Nicholas Scapillati, executive director of Grizzly Bear Foundation, said Monday that it comes after months-long discussions with the province on how to protect bears, with the goal to give the animals a “better and second chance at life in the wild.”

Scapillati said what’s exciting about the project is that the government is open to working with outside experts and the public.

“So, they’ll be working through Indigenous knowledge and scientific understanding, bringing in the latest techniques and training expertise from leading experts,” he said in an interview.

B.C. government data show conservation officers destroyed 603 black bears and 23 grizzly bears in 2023, while 154 black bears were killed by officers in the first six months of this year.

Scapillati said the group will publish a report with recommendations by next spring, while an independent oversight committee will be set up to review all bear encounters with conservation officers to provide advice to the government.
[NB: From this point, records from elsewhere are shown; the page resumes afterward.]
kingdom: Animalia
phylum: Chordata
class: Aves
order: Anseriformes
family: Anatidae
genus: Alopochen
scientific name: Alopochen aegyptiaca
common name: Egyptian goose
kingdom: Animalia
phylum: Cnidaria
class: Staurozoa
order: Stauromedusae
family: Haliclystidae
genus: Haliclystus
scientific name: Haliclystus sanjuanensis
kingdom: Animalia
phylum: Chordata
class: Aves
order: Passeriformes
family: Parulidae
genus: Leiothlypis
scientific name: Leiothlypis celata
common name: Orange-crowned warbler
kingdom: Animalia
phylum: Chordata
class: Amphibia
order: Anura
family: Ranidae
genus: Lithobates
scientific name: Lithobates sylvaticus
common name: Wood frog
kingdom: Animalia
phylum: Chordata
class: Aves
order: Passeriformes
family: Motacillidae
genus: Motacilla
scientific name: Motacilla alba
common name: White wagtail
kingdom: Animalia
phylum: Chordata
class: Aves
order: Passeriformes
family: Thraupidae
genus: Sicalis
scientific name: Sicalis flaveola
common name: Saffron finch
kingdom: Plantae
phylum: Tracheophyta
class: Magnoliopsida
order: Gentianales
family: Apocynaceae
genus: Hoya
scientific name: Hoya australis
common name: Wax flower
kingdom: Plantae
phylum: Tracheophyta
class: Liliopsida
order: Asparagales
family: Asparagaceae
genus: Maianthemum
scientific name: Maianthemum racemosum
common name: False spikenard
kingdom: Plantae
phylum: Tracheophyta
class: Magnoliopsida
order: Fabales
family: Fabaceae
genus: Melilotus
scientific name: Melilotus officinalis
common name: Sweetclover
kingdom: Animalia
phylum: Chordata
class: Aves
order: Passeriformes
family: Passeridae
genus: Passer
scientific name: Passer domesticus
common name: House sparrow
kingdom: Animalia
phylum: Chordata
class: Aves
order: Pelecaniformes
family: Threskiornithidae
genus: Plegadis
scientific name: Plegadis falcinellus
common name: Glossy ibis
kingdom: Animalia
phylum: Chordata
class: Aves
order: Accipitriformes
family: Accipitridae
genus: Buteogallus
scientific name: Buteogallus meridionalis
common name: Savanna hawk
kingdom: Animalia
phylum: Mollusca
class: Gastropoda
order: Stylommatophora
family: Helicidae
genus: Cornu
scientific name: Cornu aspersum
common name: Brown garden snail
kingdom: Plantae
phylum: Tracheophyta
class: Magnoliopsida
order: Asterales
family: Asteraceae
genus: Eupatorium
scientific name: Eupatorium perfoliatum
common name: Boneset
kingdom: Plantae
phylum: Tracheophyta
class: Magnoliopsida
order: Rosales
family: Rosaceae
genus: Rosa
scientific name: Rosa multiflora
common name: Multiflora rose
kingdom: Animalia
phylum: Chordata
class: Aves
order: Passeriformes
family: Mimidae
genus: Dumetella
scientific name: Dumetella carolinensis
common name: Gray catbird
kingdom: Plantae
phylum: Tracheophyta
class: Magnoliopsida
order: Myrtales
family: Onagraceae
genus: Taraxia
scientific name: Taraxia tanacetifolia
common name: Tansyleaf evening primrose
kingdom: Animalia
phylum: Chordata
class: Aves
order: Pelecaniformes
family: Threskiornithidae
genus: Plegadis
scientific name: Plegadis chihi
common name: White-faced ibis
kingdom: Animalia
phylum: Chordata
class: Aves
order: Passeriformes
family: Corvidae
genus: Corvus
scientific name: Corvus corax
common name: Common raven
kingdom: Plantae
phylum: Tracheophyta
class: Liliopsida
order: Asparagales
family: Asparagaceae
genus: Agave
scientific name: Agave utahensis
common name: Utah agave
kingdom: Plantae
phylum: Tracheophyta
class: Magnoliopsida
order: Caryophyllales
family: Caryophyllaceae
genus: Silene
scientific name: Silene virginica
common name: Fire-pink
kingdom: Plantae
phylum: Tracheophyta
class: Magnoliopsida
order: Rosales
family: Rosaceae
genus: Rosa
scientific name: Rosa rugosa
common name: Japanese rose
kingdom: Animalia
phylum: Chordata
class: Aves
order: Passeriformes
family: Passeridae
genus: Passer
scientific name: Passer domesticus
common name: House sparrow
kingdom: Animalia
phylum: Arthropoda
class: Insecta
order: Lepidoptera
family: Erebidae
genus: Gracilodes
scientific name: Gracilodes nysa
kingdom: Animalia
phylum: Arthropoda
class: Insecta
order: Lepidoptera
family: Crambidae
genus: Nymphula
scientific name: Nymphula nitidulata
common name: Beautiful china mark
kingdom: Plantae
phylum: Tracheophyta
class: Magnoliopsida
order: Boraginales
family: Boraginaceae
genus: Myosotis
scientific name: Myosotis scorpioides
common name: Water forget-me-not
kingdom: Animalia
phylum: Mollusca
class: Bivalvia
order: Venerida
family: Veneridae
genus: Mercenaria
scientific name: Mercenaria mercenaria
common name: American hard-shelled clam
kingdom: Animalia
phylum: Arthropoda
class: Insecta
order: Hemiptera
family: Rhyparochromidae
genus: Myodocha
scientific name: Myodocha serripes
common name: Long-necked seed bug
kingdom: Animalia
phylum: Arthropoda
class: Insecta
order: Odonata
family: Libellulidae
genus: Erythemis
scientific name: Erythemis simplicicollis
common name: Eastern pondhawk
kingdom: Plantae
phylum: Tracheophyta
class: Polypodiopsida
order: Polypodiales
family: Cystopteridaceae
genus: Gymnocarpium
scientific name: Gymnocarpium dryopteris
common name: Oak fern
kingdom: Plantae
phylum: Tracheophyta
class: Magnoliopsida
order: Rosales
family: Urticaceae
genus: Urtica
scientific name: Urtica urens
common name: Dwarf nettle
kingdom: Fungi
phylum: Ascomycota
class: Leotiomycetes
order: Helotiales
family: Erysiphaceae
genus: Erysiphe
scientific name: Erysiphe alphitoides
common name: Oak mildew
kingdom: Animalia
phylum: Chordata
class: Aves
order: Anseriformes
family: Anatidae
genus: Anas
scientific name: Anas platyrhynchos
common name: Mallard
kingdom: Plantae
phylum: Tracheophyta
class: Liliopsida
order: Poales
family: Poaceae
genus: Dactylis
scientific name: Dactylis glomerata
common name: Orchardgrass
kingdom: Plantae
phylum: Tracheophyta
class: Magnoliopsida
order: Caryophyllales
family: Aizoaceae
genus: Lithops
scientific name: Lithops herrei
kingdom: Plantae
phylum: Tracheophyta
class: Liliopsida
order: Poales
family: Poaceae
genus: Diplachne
Environment Minister George Heyman said in a statement that they are looking for new ways to ensure conservation officers “have the trust of the communities they serve,” and the panel will make recommendations to enhance officer training and improve policies.

Lesley Fox, with the wildlife protection group The Fur-Bearers, said they’ve been calling for such a committee for decades.

“This move demonstrates the government is listening,” said Fox. “I suspect, because of the impending election, their listening skills are potentially a little sharper than they normally are.”

Fox said the partnership came from “a place of long frustration” as provincial conservation officers kill more than 500 black bears every year on average, and the public is “no longer tolerating this kind of approach.”

“I think that the conservation officer service and the B.C. government are aware they need to change, and certainly the public has been asking for it,” said Fox.

Fox said there’s a lot of optimism about the new partnership, but, as with any government, there will likely be a lot of red tape to get through.

“I think speed is going to be important, whether or not the committee has the ability to make change and make change relatively quickly without having to study an issue to death, ” said Fox.